Somewhere Beneath It All...’s initially locateable premise is seems straightforwar. A Joycean monologue microscopically recording the grisly sexual fantasies of a greasy spoon loser. Self-loathing Scot Kevin lusts after waitress Daina and draws intermittent snickers and grimaces from the audience with his claim that the 1966 World Cup final was staged.
But Royal Court Young Writer Dave Florez favours the pull-back-and-reveal narrative method. So much so that the audience stumbles rather helplessly through the manifold layers of the play’s reality. One minute Kevin’s in bed with Daina, next he's in a club. Then it’s apparent he’s merely ordering a chicken parmigiana from her via thriftily emotive gestures.

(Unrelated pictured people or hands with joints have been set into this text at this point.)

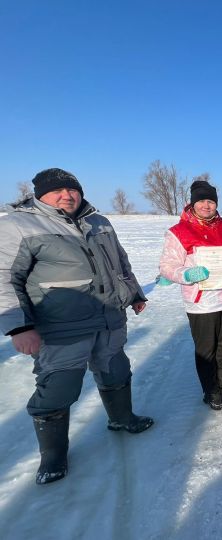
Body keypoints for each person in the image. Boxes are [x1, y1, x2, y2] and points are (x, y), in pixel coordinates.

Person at [0, 168, 153, 485]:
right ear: (40, 195)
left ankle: (122, 418)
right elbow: (4, 278)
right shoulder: (18, 225)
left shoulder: (99, 221)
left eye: (72, 190)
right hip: (60, 326)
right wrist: (18, 327)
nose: (67, 195)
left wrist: (135, 292)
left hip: (109, 316)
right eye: (58, 191)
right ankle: (53, 455)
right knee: (59, 385)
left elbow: (120, 263)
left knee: (115, 369)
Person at [159, 180, 222, 411]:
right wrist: (187, 274)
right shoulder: (179, 232)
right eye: (202, 201)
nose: (207, 206)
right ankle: (211, 390)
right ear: (193, 203)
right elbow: (167, 266)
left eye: (211, 201)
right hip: (202, 303)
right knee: (206, 350)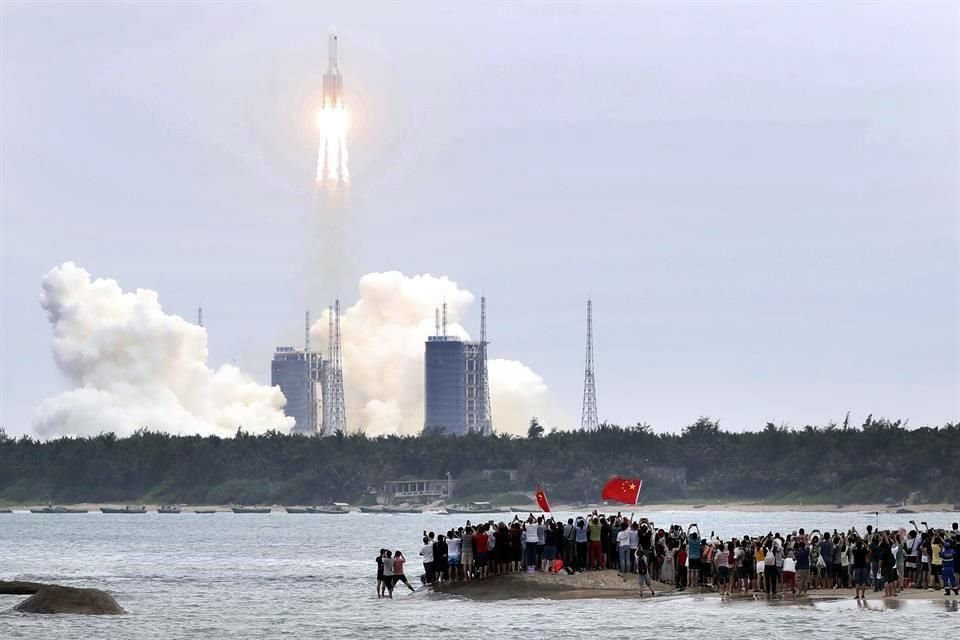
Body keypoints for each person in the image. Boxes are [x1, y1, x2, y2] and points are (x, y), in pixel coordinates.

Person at [687, 524, 702, 591]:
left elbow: (687, 535)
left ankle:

The production hinges on an astonishing interlude in which the cafe window of a fourth wall is smashed. The floor lights go up and the one-man magic is abruptly demystified as Kevin unmasks himself as Edinburgh Comedy Award winning Phil Nichol self-professedly gunning for another trophy. The charisma-drenched comic relates the play's touching backstory—Kevin is a disabled teen Nichol once cared for—then resumes his act flawlessly.

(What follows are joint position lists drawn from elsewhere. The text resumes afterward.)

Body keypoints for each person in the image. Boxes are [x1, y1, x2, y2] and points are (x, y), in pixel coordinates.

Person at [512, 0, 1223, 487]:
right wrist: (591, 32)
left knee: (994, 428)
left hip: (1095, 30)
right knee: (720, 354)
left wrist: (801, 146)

This should be the play’s weakest moment but it turns out to be its most devastating. Nichol is an engaging and unpredictable performer. His animation of Kevin is too unpalatable to feel cheaply exploitative while the play’s alienating format further serves to displace any gratuity. Somewhere Beneath It All... is the least sentimental show that you’ll leave with tears in your eyes.